Pharma

FDA’s REMS program puts BDSI at a disadvantage in cancer drug market

Commercializing a new drug in the face of strict U.S. Food and Drug Administration guidelines is tough. It’s even tougher when direct competitors don’t have those same limits. That’s the situation facing Raleigh, North Carolina-based BioDelivery Sciences International (NASDAQ:BDSI). A cancer patient seeking relief from breakthrough cancer pain would be able to fill a prescription […]

Commercializing a new drug in the face of strict U.S. Food and Drug Administration guidelines is tough. It’s even tougher when direct competitors don’t have those same limits.

That’s the situation facing Raleigh, North Carolina-based BioDelivery Sciences International (NASDAQ:BDSI). A cancer patient seeking relief from breakthrough cancer pain would be able to fill a prescription for a number of products at a retail pharmacy. But right now, that selection does not include BDSI’s Onsolis.
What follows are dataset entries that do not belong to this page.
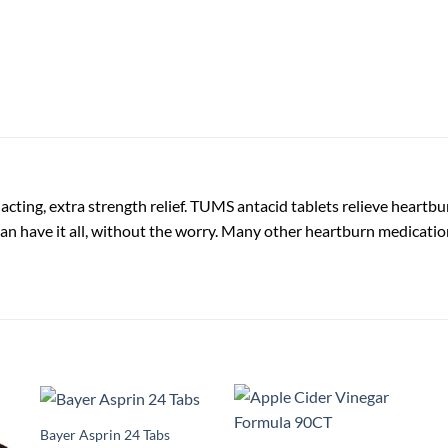
ting, extra strength relief. TUMS antacid tablets relieve heartbur
n have it all, without the worry. Many other heartburn medicatio
Bayer Asprin 24 Tabs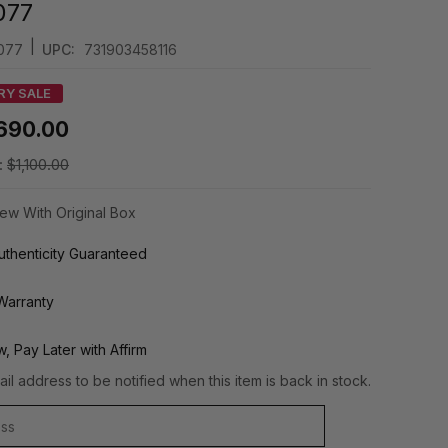
077
|
077
UPC:
731903458116
RY SALE
690.00
:
$1,100.00
ew With Original Box
thenticity Guaranteed
Warranty
, Pay Later with Affirm
il address to be notified when this item is back in stock.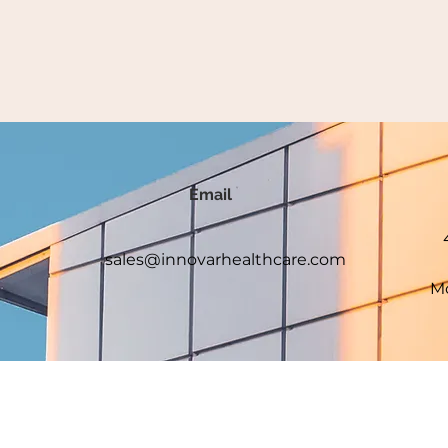
Email
sales@innovarhealthcare.com
Mo
served.
e and we are not affiliated with the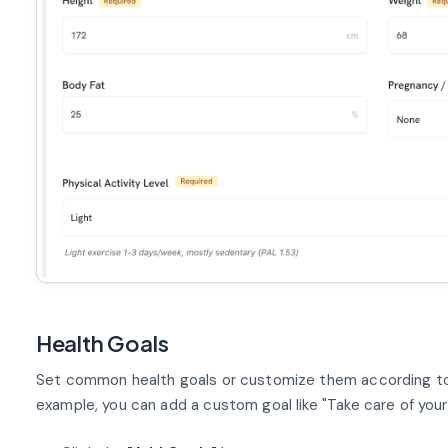
Health Goals
Set common health goals or customize them according to y
example, you can add a custom goal like "Take care of your 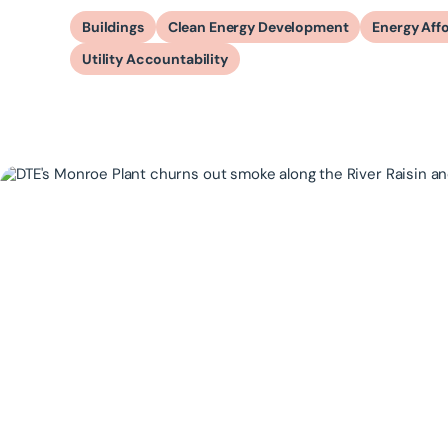
Buildings
Clean Energy Development
Energy Affo
Utility Accountability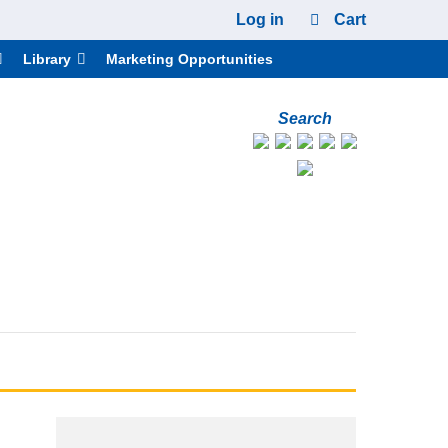
Log in
Cart
Library
Marketing Opportunities
Search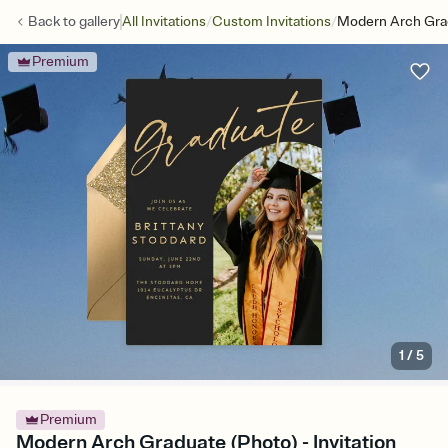
/
/
Back to
gallery
All Invitations
Custom Invitations
Modern Arch Gra
Premium
1
/
5
Premium
Modern Arch Graduate (Photo) - Invitation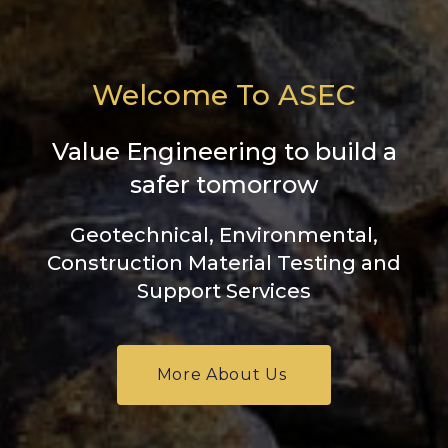
Welcome To ASEC
Value Engineering to build a
safer tomorrow
Geotechnical, Environmental,
Construction Material Testing and
Support Services
More About Us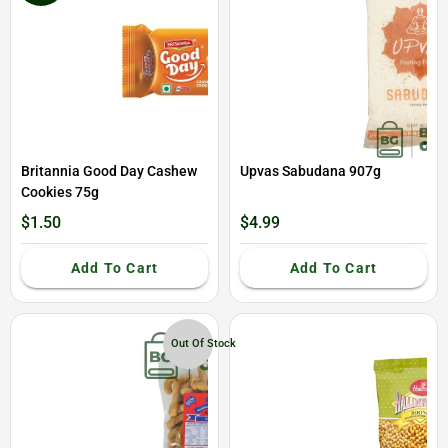
Britannia Good Day Cashew
Upvas Sabudana 907g
Cookies 75g
$1.50
$4.99
Add To Cart
Add To Cart
Out Of Stock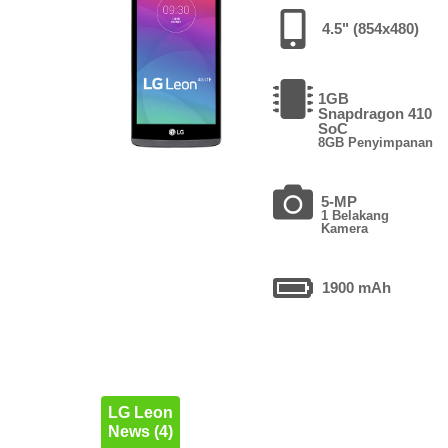
4.5" (854x480)
1GB
Snapdragon 410
SoC
8GB Penyimpanan
5-MP
1 Belakang
Kamera
1900 mAh
LG Leon
News (4)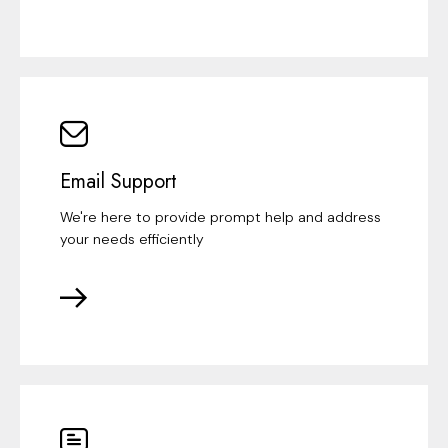
Email Support
We're here to provide prompt help and address
your needs efficiently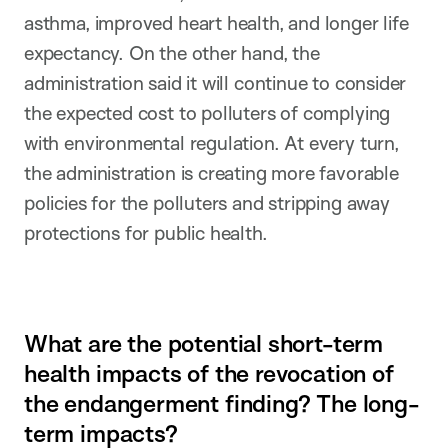
asthma, improved heart health, and longer life
expectancy. On the other hand, the
administration said it will continue to consider
the expected cost to polluters of complying
with environmental regulation. At every turn,
the administration is creating more favorable
policies for the polluters and stripping away
protections for public health.
What are the potential short-term
health impacts of the revocation of
the endangerment finding? The long-
term impacts?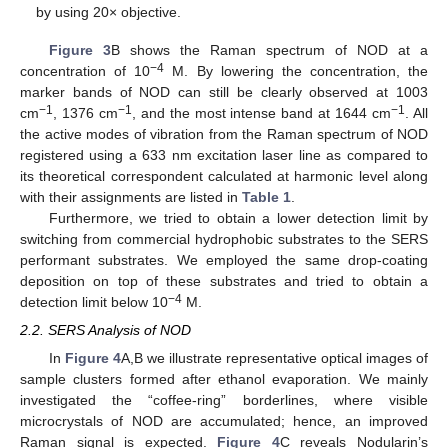
by using 20× objective.
Figure 3
B shows the Raman spectrum of NOD at a
−4
concentration of 10
M. By lowering the concentration, the
marker bands of NOD can still be clearly observed at 1003
−1
−1
−1
cm
, 1376 cm
, and the most intense band at 1644 cm
. All
the active modes of vibration from the Raman spectrum of NOD
registered using a 633 nm excitation laser line as compared to
its theoretical correspondent calculated at harmonic level along
with their assignments are listed in
Table 1
.
Furthermore, we tried to obtain a lower detection limit by
switching from commercial hydrophobic substrates to the SERS
performant substrates. We employed the same drop-coating
deposition on top of these substrates and tried to obtain a
−4
detection limit below 10
M.
2.2. SERS Analysis of NOD
In
Figure 4
A,B we illustrate representative optical images of
sample clusters formed after ethanol evaporation. We mainly
investigated the “coffee-ring” borderlines, where visible
microcrystals of NOD are accumulated; hence, an improved
Raman signal is expected.
Figure 4
C reveals Nodularin’s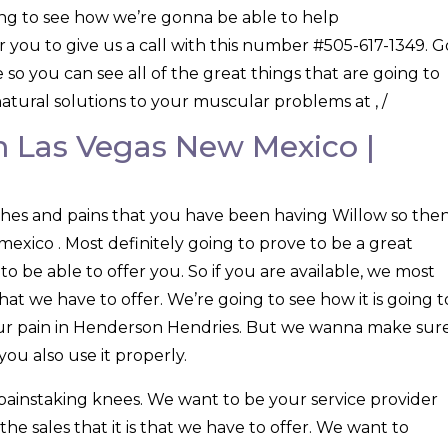
ng to see how we’re gonna be able to help
 you to give us a call with this number #505-617-1349. G
o you can see all of the great things that are going to
atural solutions to your muscular problems at , /
 Las Vegas New Mexico |
aches and pains that you have been having Willow so the
exico . Most definitely going to prove to be a great
o be able to offer you. So if you are available, we most
hat we have to offer. We’re going to see how it is going t
your pain in Henderson Hendries. But we wanna make sur
ou also use it properly.
 painstaking knees. We want to be your service provider
e sales that it is that we have to offer. We want to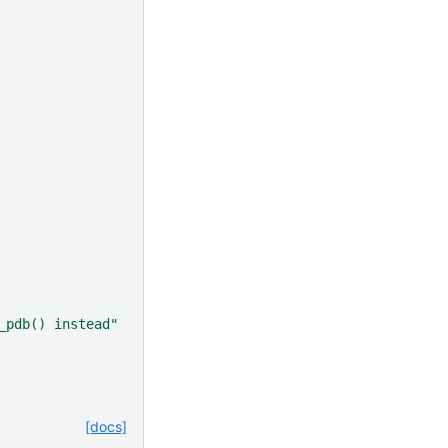
_pdb() instead"
[docs]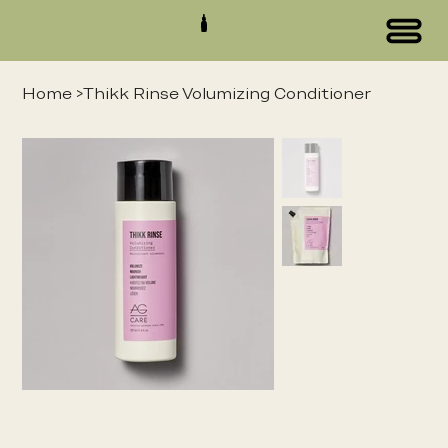
Home
>
Thikk Rinse Volumizing Conditioner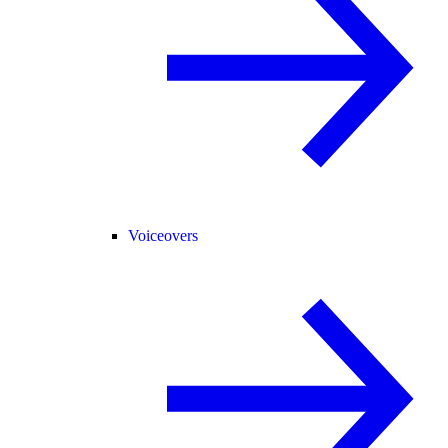
Voiceovers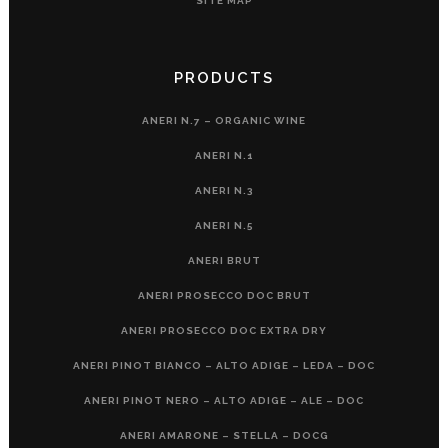
SITE MAP
PRODUCTS
ANERI N.7 – ORGANIC WINE
ANERI N.1
ANERI N.3
ANERI N.5
ANERI BRUT
ANERI PROSECCO DOC BRUT
ANERI PROSECCO DOC EXTRA DRY
ANERI PINOT BIANCO – ALTO ADIGE – LEDA – DOC
ANERI PINOT NERO – ALTO ADIGE – ALE – DOC
ANERI AMARONE – STELLA – DOCG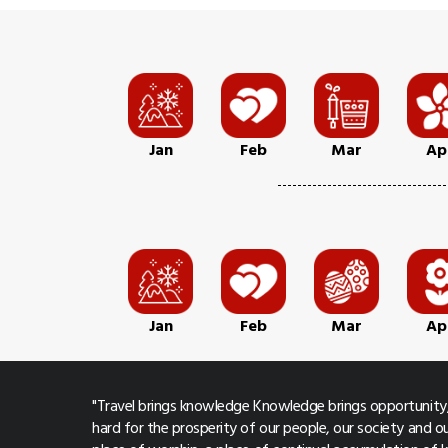
Jan
Feb
Mar
Ap
Jan
Feb
Mar
Ap
"Travel brings knowledge Knowledge brings opportunity,
hard for the prosperity of our people, our society and ou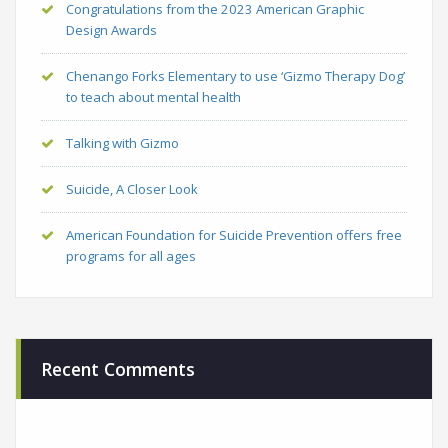
Congratulations from the 2023 American Graphic
Design Awards
Chenango Forks Elementary to use ‘Gizmo Therapy Dog’
to teach about mental health
Talking with Gizmo
Suicide, A Closer Look
American Foundation for Suicide Prevention offers free
programs for all ages
Recent Comments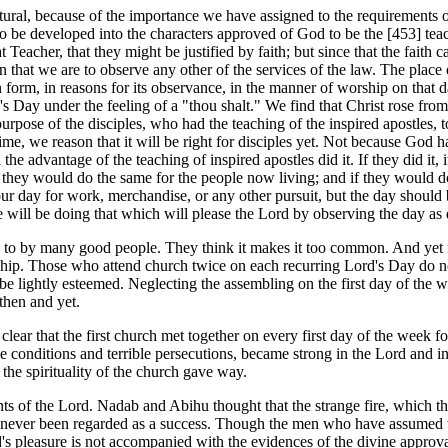
atural, because of the importance we have assigned to the requirement
to be developed into the characters approved of God to be the [453]
tea
Teacher, that they might be justified by faith; but since that the faith 
 that we are to observe any other of the services of the law. The place 
in form, in reasons for its observance, in the manner of worship on that d
Day under the feeling of a "thou shalt." We find that Christ rose from 
purpose of the disciples, who had the teaching of the inspired apostles, 
time, we reason that it will be right for disciples yet. Not because God 
he advantage of the teaching of inspired apostles did it. If they did it,
ay, they would do the same for the people now living; and if they would 
ot our day for work, merchandise, or any other pursuit, but the day should
will be doing that which will please the Lord by observing the day as d
to by many good people. They think it makes it too common. And yet no o
ship. Those who attend church twice on each recurring Lord's Day do not
 be lightly esteemed. Neglecting the assembling on the first day of the w
 then and yet.
te clear that the first church met together on every first day of the wee
e conditions and terrible persecutions, became strong in the Lord and 
he spirituality of the church gave way.
of the Lord. Nadab and Abihu thought that the strange fire, which t
as never been regarded as a success. Though the men who have assumed
pleasure is not accompanied with the evidences of the divine approval. At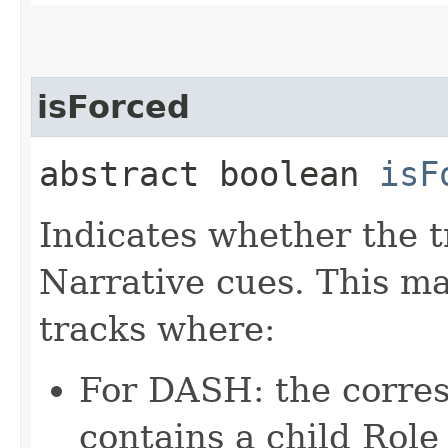
isForced
abstract boolean
isF
Indicates whether the 
Narrative cues. This ma
tracks where:
For DASH: the corre
contains a child Role 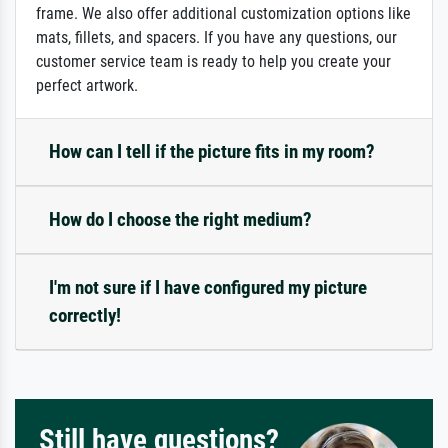
frame. We also offer additional customization options like
mats, fillets, and spacers. If you have any questions, our
customer service team is ready to help you create your
perfect artwork.
How can I tell if the picture fits in my room?
How do I choose the right medium?
I'm not sure if I have configured my picture
correctly!
Still have questions?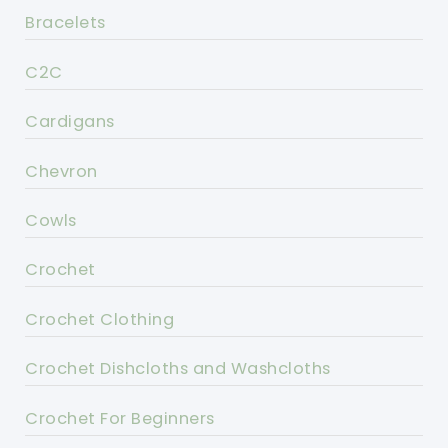
Bracelets
C2C
Cardigans
Chevron
Cowls
Crochet
Crochet Clothing
Crochet Dishcloths and Washcloths
Crochet For Beginners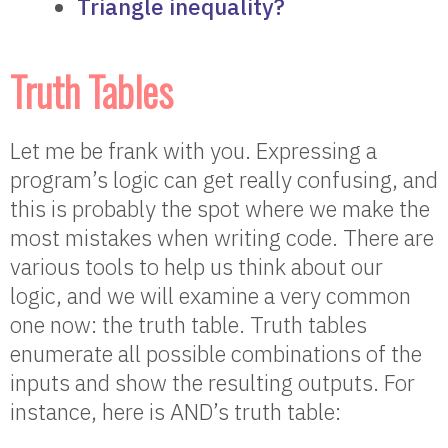
Triangle inequality?
Truth Tables
Let me be frank with you. Expressing a
program’s logic can get really confusing, and
this is probably the spot where we make the
most mistakes when writing code. There are
various tools to help us think about our
logic, and we will examine a very common
one now: the truth table. Truth tables
enumerate all possible combinations of the
inputs and show the resulting outputs. For
instance, here is AND’s truth table: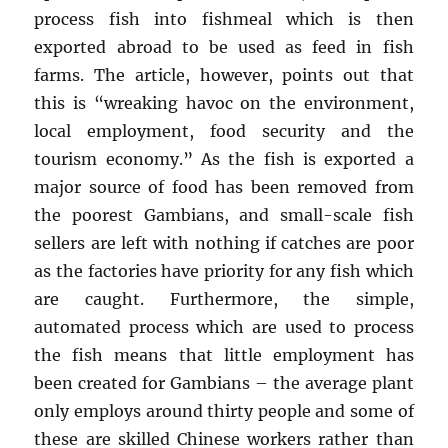
process fish into fishmeal which is then
exported abroad to be used as feed in fish
farms. The article, however, points out that
this is “wreaking havoc on the environment,
local employment, food security and the
tourism economy.” As the fish is exported a
major source of food has been removed from
the poorest Gambians, and small-scale fish
sellers are left with nothing if catches are poor
as the factories have priority for any fish which
are caught. Furthermore, the simple,
automated process which are used to process
the fish means that little employment has
been created for Gambians – the average plant
only employs around thirty people and some of
these are skilled Chinese workers rather than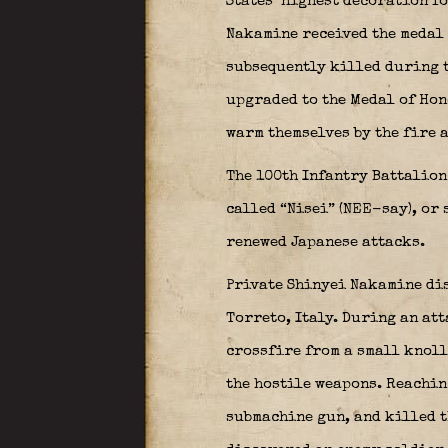
States’ highest decoration fo
Nakamine received the medal 
subsequently killed during 
upgraded to the Medal of Hon
warm themselves by the fire 
The 100th Infantry Battalion
called “
Nisei
” (NEE-say), or
renewed Japanese attacks.
Private Shinyei Nakamine di
Torreto, Italy. During an at
crossfire from a small knoll
the hostile weapons. Reaching
submachine gun, and killed t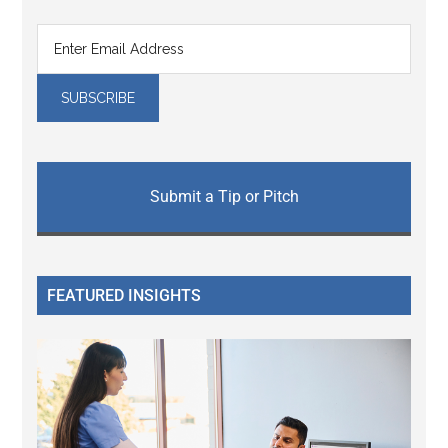
Submit a Tip or Pitch
FEATURED INSIGHTS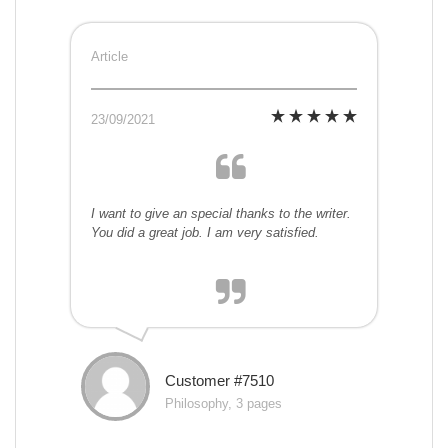
Article
23/09/2021
I want to give an special thanks to the writer.
You did a great job. I am very satisfied.
Customer #7510
Philosophy, 3 pages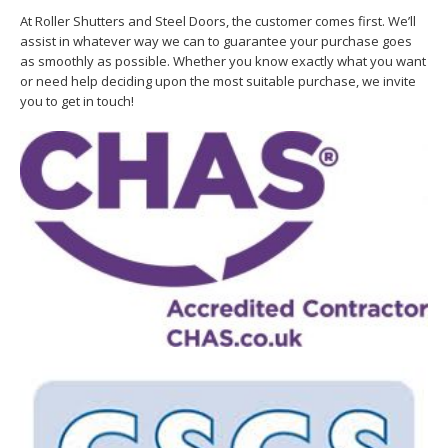
At Roller Shutters and Steel Doors, the customer comes first. We’ll
assist in whatever way we can to guarantee your purchase goes
as smoothly as possible. Whether you know exactly what you want
or need help deciding upon the most suitable purchase, we invite
you to get in touch!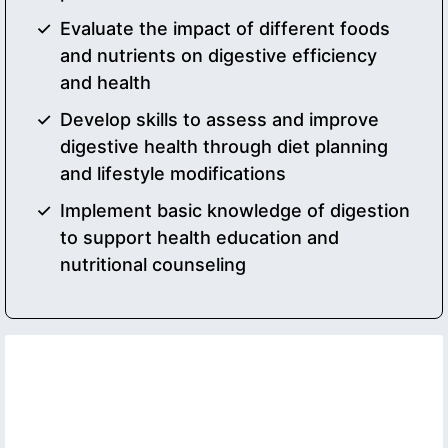
Evaluate the impact of different foods
and nutrients on digestive efficiency
and health
Develop skills to assess and improve
digestive health through diet planning
and lifestyle modifications
Implement basic knowledge of digestion
to support health education and
nutritional counseling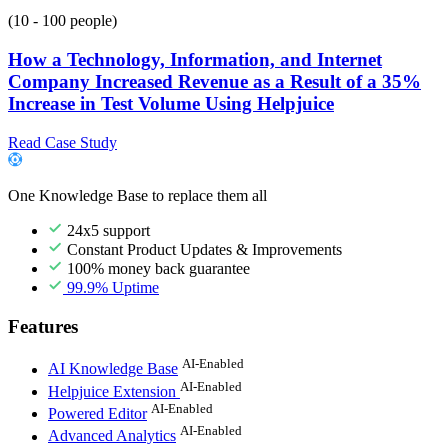
(10 - 100 people)
How a Technology, Information, and Internet
Company Increased Revenue as a Result of a 35%
Increase in Test Volume Using Helpjuice
Read Case Study
One Knowledge Base to replace them all
24x5 support
Constant Product Updates & Improvements
100% money back guarantee
99.9% Uptime
Features
AI-Enabled
AI Knowledge Base
AI-Enabled
Helpjuice Extension
AI-Enabled
Powered Editor
AI-Enabled
Advanced Analytics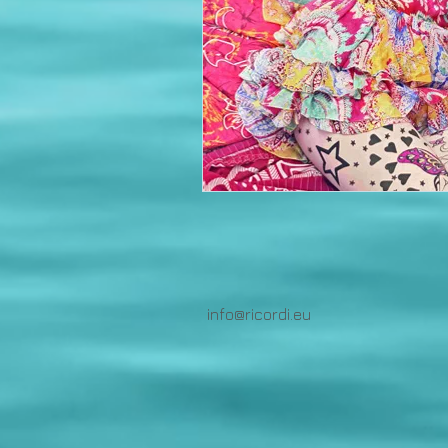
info@ricordi.eu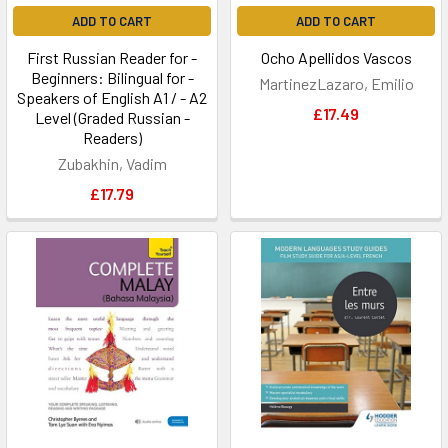
ADD TO CART
ADD TO CART
First Russian Reader for -
Ocho Apellidos Vascos
Beginners: Bilingual for -
MartinezLazaro, Emilio
Speakers of English A1 / - A2
£17.49
Level (Graded Russian -
Readers)
Zubakhin, Vadim
£17.79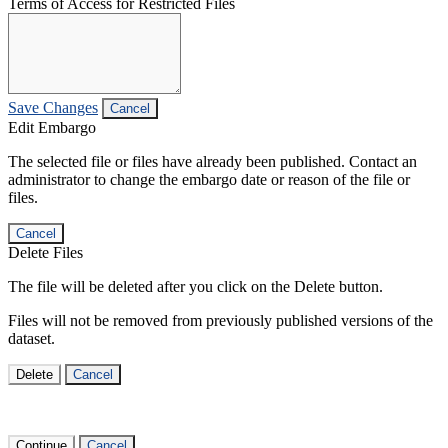
Terms of Access for Restricted Files
Save Changes
Cancel
Edit Embargo
The selected file or files have already been published. Contact an
administrator to change the embargo date or reason of the file or
files.
Cancel
Delete Files
The file will be deleted after you click on the Delete button.
Files will not be removed from previously published versions of the
dataset.
Delete
Cancel
Continue
Cancel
BDSI has been working with the FDA on changes to get its lead product on the same footing as its competitors. While BDSI had hoped to finish those changes in the second quarter, now it looks like it will be a little bit longer. Vice president of marketing Al Medwar said that the changes should be finished “sometime this summer.”

Onsolis is a thin piece of film that when placed on the inside of the cheek quickly delivers the powerful painkilling drug fentanyl as it dissolves. The product is prescribed to cancer patients experiencing breakthrough pain. The FDA’s 2009 approval of Onsolis came with a risk mitigation plan as a condition of approval. “Risk Evaluation and Mitigation Strategies,” or REMS for short, are guidelines set for drugs with known risks. Fentanyl is an opioid narcotic that could be the target of substance abuse. But Medwar said the main reasons for the REMS requirement on Onsolis is the risk to patients who are not opioid tolerant and could suffer respiratory depression on the drug. The REMS also offers guidelines on storage of the product so that it’s not accessible to kids. The guidelines are intended to make sure that doctors, and in turn their patients, are aware of the risks. Those guidelines also restrict Onsolis’ availability from retail pharmacies.

Patients who are prescribed Onsolis can only get it through a specialty pharmacy that fills prescriptions by mail. According to the REMS, doctors must sign a registry acknowledging that they’ve read the material on Onsolis’ risks. Patients must also sign a registry. Doctors have told BDSI that the restrictions are burdensome to physicians and patients. Under the proposed REMS amendments, the registry will still be required, but patients will be able to get Onsolis from their local pharmacy. Right now, Onsolis’ competitors face none of those requirements. Medwar said that the marketing challenges posed by the REMS were not initially foreseen by BDSI. But he adds that as a small company trying to commercialize its first product, BDSI had every incentive to file its REMS plan quickly so it could get to market. Large companies with already approved and marketed products don’t have an incentive to move quickly so that they can face more regulation.

BDSI estimates that the overall U.S. market for transmucosal fentanyl products for breakthrough pain, including generics, totaled $375 million in 2009. The chief competitor to BDSI in this space is Cephalon (NASDAQ:CEPH), which has two comparable products. Cephalon’s Actiq and Fentora combined to generate more than $223 million in 2010 sales. BDSI says Onsolis offers some advantages, including ease of use. But Onsolis generated just over $3.4 million in 2010 revenue. In its annual report, the company attributes the low revenue total to the “highly restrictive” REMS program.

“The lack of approved REMS programs for our direct competitors has resulted in an unlevel playing field, which has created an unfavorable selling environment for Onsolis,” the company said.

Larry Smith, a former Wall Street analyst, wrote in a Seeking Alpha blog post that the REMS restrictions put Onsolis at a disadvantage compared to older competitors that don’t yet have a REMS program in place. The competition, Smith wrote, has been delaying their REMS programs for some time. He expects that Onsolis and others will compete on the same level playing field, REMS and all, by the third quarter of 2011.

Medwar said that BDSI and its marketing partner Meda have been working with the FDA on the remaining components of a modified REMS program. Amendments to REMS programs take about six months, but Medwar said that the FDA is under no obligation to follow a particular time line.

“There’s not very much left of it, but it’s hard to predict when the FDA will turn things around,” Medwar said.

So BDSI waits. And so, too, do cancer patients who for now have one less choice for breakthrough cancer pain relief available at their pharmacies.